Production was based from late 1982 to 1991 in Burleigh House, Newmarket Road in Cambridge, England. Coincidentally, Burleigh House had been the former Star Brewery headquarters and the cellars provided good storage facilities for paper maps. At its height, the project employed 30 people, principally programmers and digitisers. Processing was based on hand digitisation using DEC PDP-11 minicomputers alongside digitisation tables. Further processing was done on DEC VAX computers. The computer programs were almost entirely written in FORTRAN, though some PL/1 and assembler programming was used.
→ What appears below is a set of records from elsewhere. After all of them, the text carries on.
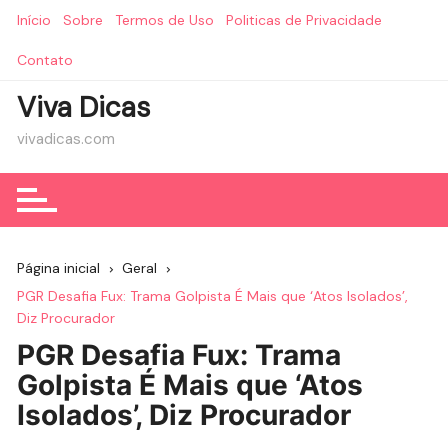
Ir
Início
Sobre
Termos de Uso
Politicas de Privacidade
para
o
Contato
conteúdo
Viva Dicas
vivadicas.com
Página inicial
Geral
PGR Desafia Fux: Trama Golpista É Mais que ‘Atos Isolados’,
Diz Procurador
PGR Desafia Fux: Trama
Golpista É Mais que ‘Atos
Isolados’, Diz Procurador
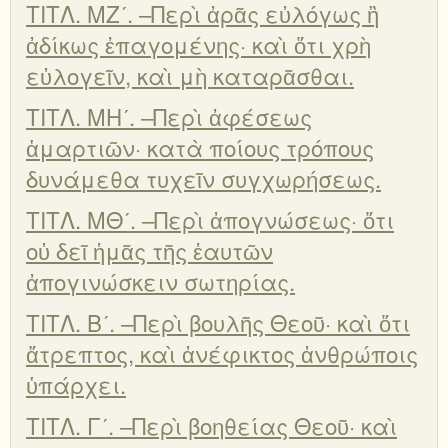
ΤΙΤΛ. ΜΖʹ. –Περὶ ἀρᾶς εὐλόγως ἢ
ἀδίκως ἐπαγομένης· καὶ ὅτι χρὴ
εὐλογεῖν, καὶ μὴ καταρᾶσθαι.
ΤΙΤΛ. ΜΗʹ. –Περὶ ἀφέσεως
ἁμαρτιῶν· κατὰ ποίους τρόπους
δυνάμεθα τυχεῖν συγχωρήσεως.
ΤΙΤΛ. ΜΘʹ. –Περὶ ἀπογνώσεως· ὅτι
οὐ δεῖ ἡμᾶς τῆς ἑαυτῶν
ἀπογινώσκειν σωτηρίας.
ΤΙΤΛ. Βʹ. –Περὶ βουλῆς Θεοῦ· καὶ ὅτι
ἄτρεπτος, καὶ ἀνέφικτος ἀνθρώποις
ὑπάρχει.
ΤΙΤΛ. Γʹ. –Περὶ βοηθείας Θεοῦ· καὶ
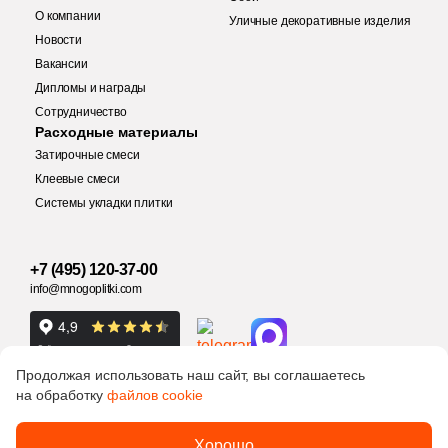
Купить в 1 клик
10
Vitra (
)
О компании
Уличные декоративные изделия
Новости
32
WIFI Ceramics (
)
Вакансии
21
Гранитея (
)
Дипломы и награды
Количество
Сотрудничество
44
Нефрит Керамика (
)
Заявка на бесплатный 3D дизайн
Расходные материалы
Затирочные смеси
Тема
Обратная связь
Клеевые смеси
19
3D узор (
)
Системы укладки плитки
2
м
шт
упак
Ваше имя
34
Абстракция (
)
+7 (495) 120-37-00
Ваше имя
1
Античность (
)
info@mnogoplitki.com
2 198 руб.
Общая стоимость
887
Бетон (
)
Телефон
19
Волнистая (
)
Телефон
15 000₽
Продолжая использовать наш сайт, вы соглашаетесь
Минимальная сумма заказа
213
Геометрия (
)
на обработку
файлов cookie
E-Mail
30
Гранит (
)
Ваше имя
Политика
2005-2026 © Много плитки. Цены и информация,
Хорошо
обработки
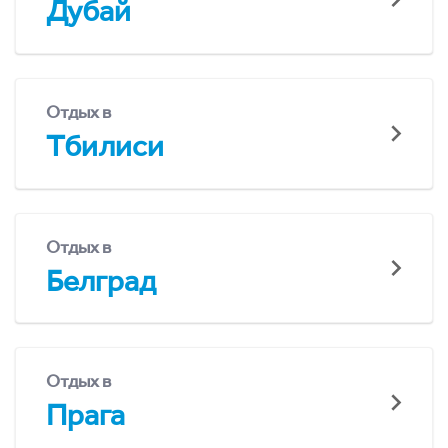
Дубай
Отдых в
Тбилиси
Отдых в
Белград
Отдых в
Прага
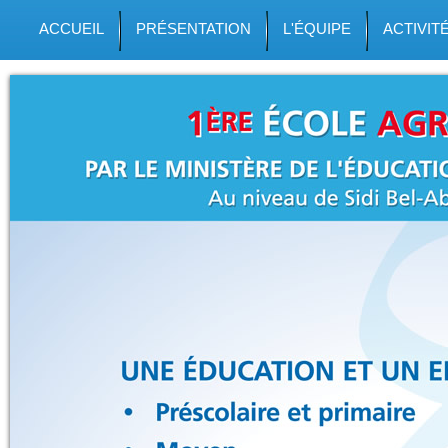
ACCUEIL
PRÉSENTATION
L'ÉQUIPE
ACTIVIT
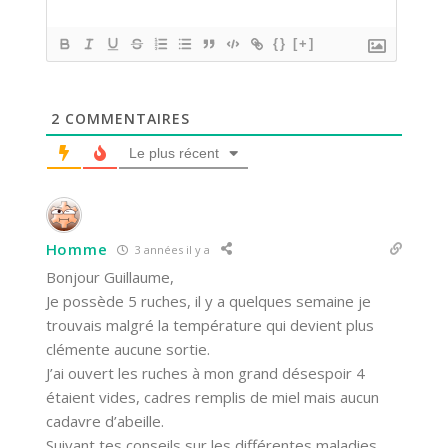
{}
[+]
2
COMMENTAIRES
Le plus récent
Homme
3 années il y a
Bonjour Guillaume,
Je possède 5 ruches, il y a quelques semaine je
trouvais malgré la température qui devient plus
clémente aucune sortie.
J’ai ouvert les ruches à mon grand désespoir 4
étaient vides, cadres remplis de miel mais aucun
cadavre d’abeille.
Suivant tes conseils sur les différentes maladies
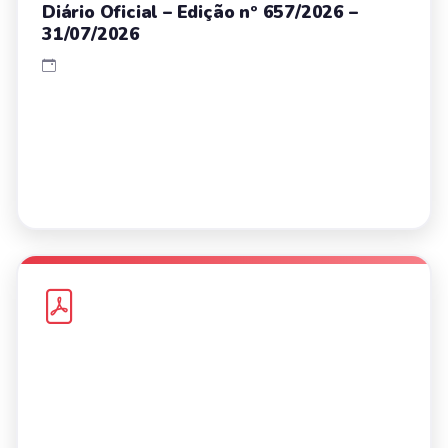
Diário Oficial – Edição nº 657/2026 –
31/07/2026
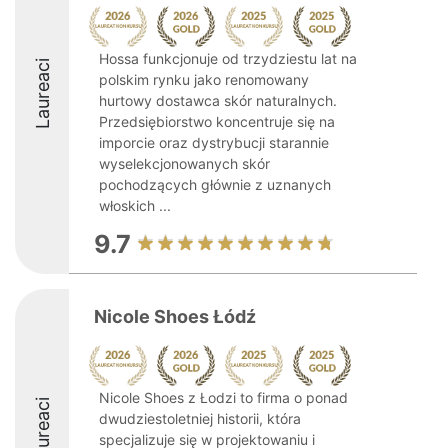
Hossa funkcjonuje od trzydziestu lat na
Laureaci
polskim rynku jako renomowany
hurtowy dostawca skór naturalnych.
Przedsiębiorstwo koncentruje się na
imporcie oraz dystrybucji starannie
wyselekcjonowanych skór
pochodzących głównie z uznanych
włoskich ...
9.7
Nicole Shoes Łódź
Nicole Shoes z Łodzi to firma o ponad
Laureaci
dwudziestoletniej historii, która
specjalizuje się w projektowaniu i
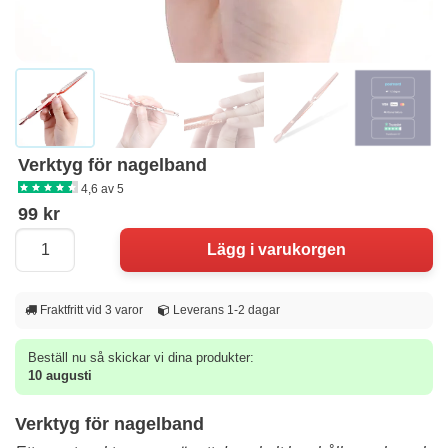
Verktyg för nagelband
4,6 av 5
99 kr
Fraktfritt vid 3 varor
Leverans 1-2 dagar
Beställ nu så skickar vi dina produkter:
10 augusti
Verktyg för nagelband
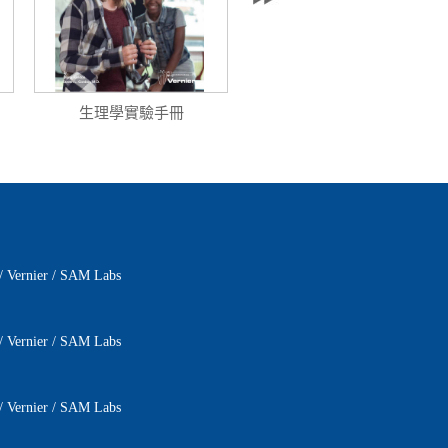
生理學實驗手冊
有機化學實驗手冊（中文版）
/
Vernier
/
SAM Labs
/
Vernier
/
SAM Labs
/
Vernier
/
SAM Labs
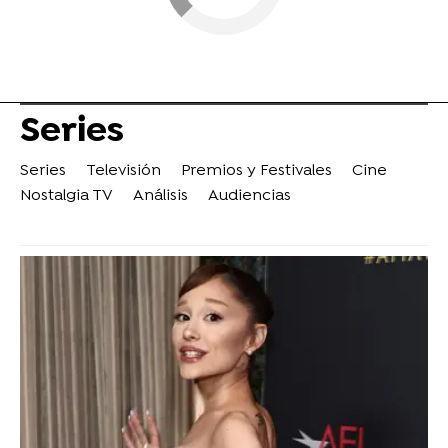
Series
Series
Televisión
Premios y Festivales
Cine
Nostalgia TV
Análisis
Audiencias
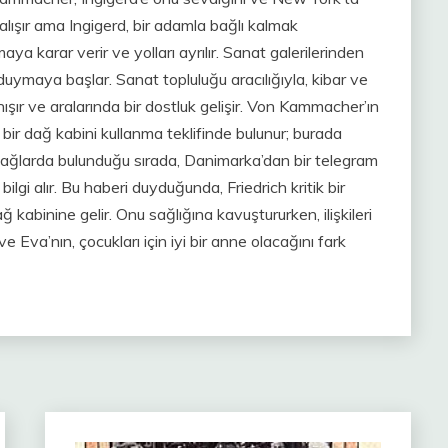
lışır ama Ingigerd, bir adamla bağlı kalmak
 karar verir ve yolları ayrılır. Sanat galerilerinden
uymaya başlar. Sanat topluluğu aracılığıyla, kibar ve
nışır ve aralarında bir dostluk gelişir. Von Kammacher’ın
ir dağ kabini kullanma teklifinde bulunur; burada
 Dağlarda bulunduğu sırada, Danimarka’dan bir telegram
lgi alır. Bu haberi duyduğunda, Friedrich kritik bir
ğ kabinine gelir. Onu sağlığına kavuştururken, ilişkileri
ve Eva’nın, çocukları için iyi bir anne olacağını fark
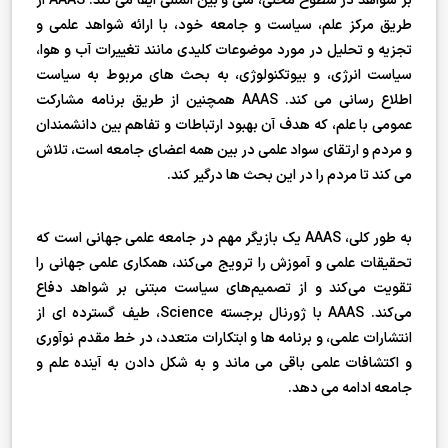
بر شواهد در سطوح محلی، ملی و بین المللی ایفا می کند. AAAS از
طریق مرکز علم، سیاست و جامعه خود، با ارائه شواهد علمی و
تجزیه و تحلیل در مورد موضوعات کلیدی مانند تغییرات آب و هوا،
سیاست انرژی، و بیوتکنولوژی، به بحث های مربوط به سیاست
اطلاع رسانی می کند. AAAS همچنین از طریق برنامه مشارکت
عمومی با علم، که هدف آن بهبود ارتباطات و تفاهم بین دانشمندان
و مردم و ارتقای سواد علمی در بین همه اعضای جامعه است، تلاش
می کند تا مردم را در این بحث ها درگیر کند.
به طور کلی، AAAS یک بازیگر مهم در جامعه علمی جهانی است که
تحقیقات علمی و آموزش را ترویج می‌کند، همکاری علمی جهانی را
تقویت می‌کند و از تصمیم‌های سیاست مبتنی بر شواهد دفاع
می‌کند. AAAS با ژورنال برجسته Science، طیف گسترده ای از
انتشارات علمی، و برنامه ها و ابتکارات متعدد، در خط مقدم نوآوری
و اکتشافات علمی باقی می ماند و به شکل دادن به آینده علم و
جامعه ادامه می دهد.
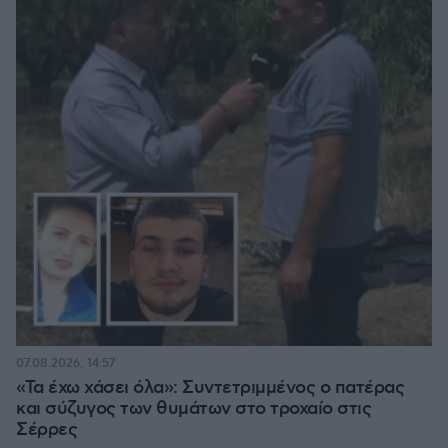
07.08.2026, 14:57
«Τα έχω χάσει όλα»: Συντετριμμένος ο πατέρας
και σύζυγος των θυμάτων στο τροχαίο στις
Σέρρες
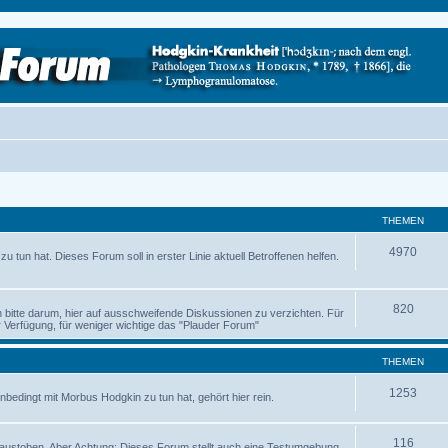
THEMEN
4970
 tun hat. Dieses Forum soll in erster Linie aktuell Betroffenen helfen.
820
ch bitte darum, hier auf ausschweifende Diskussionen zu verzichten. Für
Verfügung, für weniger wichtige das "Plauder Forum"
THEMEN
1253
nbedingt mit Morbus Hodgkin zu tun hat, gehört hier rein.
116
austoben. Aber Achtung: Dieses Forum stellt auch eine Testumgebung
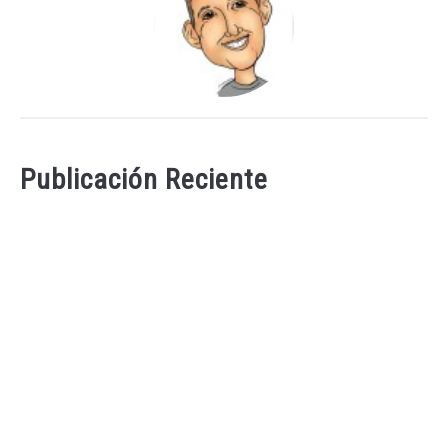
Publicación Reciente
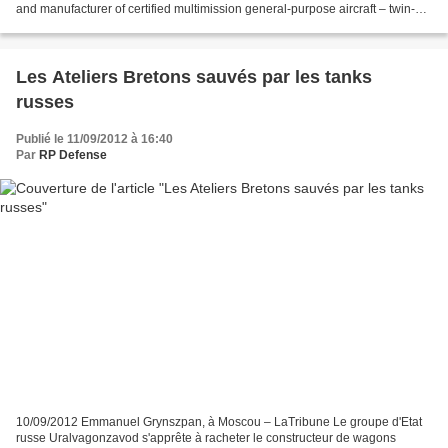
and manufacturer of certified multimission general-purpose aircraft – twin-
engine SKYCAR and single-engine REDBIRD,...
Les Ateliers Bretons sauvés par les tanks
russes
Publié le 11/09/2012 à 16:40
Par
RP Defense
10/09/2012 Emmanuel Grynszpan, à Moscou – LaTribune Le groupe d'Etat
russe Uralvagonzavod s'apprête à racheter le constructeur de wagons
At the time, scanning systems were not suitable for large-scale production, but the project did help design, build and use a laser line-following digitiser, combining a laser photovoltaic feedback system with stepper motors, mounted on a cowboy boot sewing machine chassis from the USA. The effect of the laser line-following digitiser was that the operator felt as if he or she was directing the laser along a "groove" that followed the line being acquired.

The Geodat project drew heavily on the experience of the Harvard Laboratory for Computer Graphics and Spatial Analysis, founded in 1963 and disbanded in 1991. Unable to purchase the Laboratory's software while Harvard University was exploring licensing options, Geodat developed its own software. The Laboratory and Geodat both employed "flat" computer files and streamed processing, instead of hierarchical and direct access processing. Wherever possible, the software operated in FORTRAN processing sequential files to enhance portability among operating systems. Geodat also emulated other Laboratory ideas, most notably the idea of "cycling", using software to resolve disconnected vectors.